Rewrite the full material exactly; no line may be skipped.

Provided data
-=-=-
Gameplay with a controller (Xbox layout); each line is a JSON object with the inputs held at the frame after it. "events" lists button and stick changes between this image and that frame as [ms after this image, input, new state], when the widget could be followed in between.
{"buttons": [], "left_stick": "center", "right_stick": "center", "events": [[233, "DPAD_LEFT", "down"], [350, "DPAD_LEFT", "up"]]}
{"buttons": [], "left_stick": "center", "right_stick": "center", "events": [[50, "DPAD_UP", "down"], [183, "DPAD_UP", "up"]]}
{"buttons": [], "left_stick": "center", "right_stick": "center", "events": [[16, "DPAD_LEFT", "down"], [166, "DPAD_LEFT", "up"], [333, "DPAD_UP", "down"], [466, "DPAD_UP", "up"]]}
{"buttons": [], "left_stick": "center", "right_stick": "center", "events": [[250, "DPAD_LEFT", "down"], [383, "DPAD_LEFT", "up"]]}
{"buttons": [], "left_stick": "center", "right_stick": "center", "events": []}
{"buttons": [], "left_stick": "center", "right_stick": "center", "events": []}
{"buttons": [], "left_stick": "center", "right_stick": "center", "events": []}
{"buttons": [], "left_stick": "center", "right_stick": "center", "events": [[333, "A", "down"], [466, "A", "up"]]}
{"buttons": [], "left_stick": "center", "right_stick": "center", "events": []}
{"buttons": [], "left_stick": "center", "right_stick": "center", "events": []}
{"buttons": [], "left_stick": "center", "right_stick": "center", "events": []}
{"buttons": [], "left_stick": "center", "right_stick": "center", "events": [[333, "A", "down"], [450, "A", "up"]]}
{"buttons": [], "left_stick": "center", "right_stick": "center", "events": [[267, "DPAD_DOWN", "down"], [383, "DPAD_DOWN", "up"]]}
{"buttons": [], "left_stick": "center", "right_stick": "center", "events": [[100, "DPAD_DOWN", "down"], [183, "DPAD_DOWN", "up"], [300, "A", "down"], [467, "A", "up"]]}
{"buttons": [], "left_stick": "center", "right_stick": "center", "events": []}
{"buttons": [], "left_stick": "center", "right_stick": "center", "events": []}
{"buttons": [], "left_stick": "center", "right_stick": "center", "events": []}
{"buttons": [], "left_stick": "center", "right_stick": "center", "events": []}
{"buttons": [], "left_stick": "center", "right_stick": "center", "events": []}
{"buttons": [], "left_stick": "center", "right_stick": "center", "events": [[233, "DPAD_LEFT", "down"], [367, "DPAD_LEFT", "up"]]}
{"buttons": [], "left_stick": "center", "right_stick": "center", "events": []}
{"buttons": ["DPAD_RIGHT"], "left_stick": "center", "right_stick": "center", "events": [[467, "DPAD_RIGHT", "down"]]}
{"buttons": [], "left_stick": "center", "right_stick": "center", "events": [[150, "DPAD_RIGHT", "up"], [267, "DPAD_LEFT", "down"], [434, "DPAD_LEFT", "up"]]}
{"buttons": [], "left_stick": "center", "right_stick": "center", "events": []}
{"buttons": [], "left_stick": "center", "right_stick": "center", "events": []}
-=-=-
Answer box
Gameplay with a controller (Xbox layout); each line is a JSON object with the inputs held at the frame after it. "events" lists button and stick changes between this image and that frame as [ms after this image, input, new state], when the widget could be followed in between.
{"buttons": [], "left_stick": "center", "right_stick": "center", "events": [[233, "DPAD_LEFT", "down"], [350, "DPAD_LEFT", "up"]]}
{"buttons": [], "left_stick": "center", "right_stick": "center", "events": [[50, "DPAD_UP", "down"], [183, "DPAD_UP", "up"]]}
{"buttons": [], "left_stick": "center", "right_stick": "center", "events": [[16, "DPAD_LEFT", "down"], [166, "DPAD_LEFT", "up"], [333, "DPAD_UP", "down"], [466, "DPAD_UP", "up"]]}
{"buttons": [], "left_stick": "center", "right_stick": "center", "events": [[250, "DPAD_LEFT", "down"], [383, "DPAD_LEFT", "up"]]}
{"buttons": [], "left_stick": "center", "right_stick": "center", "events": []}
{"buttons": [], "left_stick": "center", "right_stick": "center", "events": []}
{"buttons": [], "left_stick": "center", "right_stick": "center", "events": []}
{"buttons": [], "left_stick": "center", "right_stick": "center", "events": [[333, "A", "down"], [466, "A", "up"]]}
{"buttons": [], "left_stick": "center", "right_stick": "center", "events": []}
{"buttons": [], "left_stick": "center", "right_stick": "center", "events": []}
{"buttons": [], "left_stick": "center", "right_stick": "center", "events": []}
{"buttons": [], "left_stick": "center", "right_stick": "center", "events": [[333, "A", "down"], [450, "A", "up"]]}
{"buttons": [], "left_stick": "center", "right_stick": "center", "events": [[267, "DPAD_DOWN", "down"], [383, "DPAD_DOWN", "up"]]}
{"buttons": [], "left_stick": "center", "right_stick": "center", "events": [[100, "DPAD_DOWN", "down"], [183, "DPAD_DOWN", "up"], [300, "A", "down"], [467, "A", "up"]]}
{"buttons": [], "left_stick": "center", "right_stick": "center", "events": []}
{"buttons": [], "left_stick": "center", "right_stick": "center", "events": []}
{"buttons": [], "left_stick": "center", "right_stick": "center", "events": []}
{"buttons": [], "left_stick": "center", "right_stick": "center", "events": []}
{"buttons": [], "left_stick": "center", "right_stick": "center", "events": []}
{"buttons": [], "left_stick": "center", "right_stick": "center", "events": [[233, "DPAD_LEFT", "down"], [367, "DPAD_LEFT", "up"]]}
{"buttons": [], "left_stick": "center", "right_stick": "center", "events": []}
{"buttons": ["DPAD_RIGHT"], "left_stick": "center", "right_stick": "center", "events": [[467, "DPAD_RIGHT", "down"]]}
{"buttons": [], "left_stick": "center", "right_stick": "center", "events": [[150, "DPAD_RIGHT", "up"], [267, "DPAD_LEFT", "down"], [434, "DPAD_LEFT", "up"]]}
{"buttons": [], "left_stick": "center", "right_stick": "center", "events": []}
{"buttons": [], "left_stick": "center", "right_stick": "center", "events": []}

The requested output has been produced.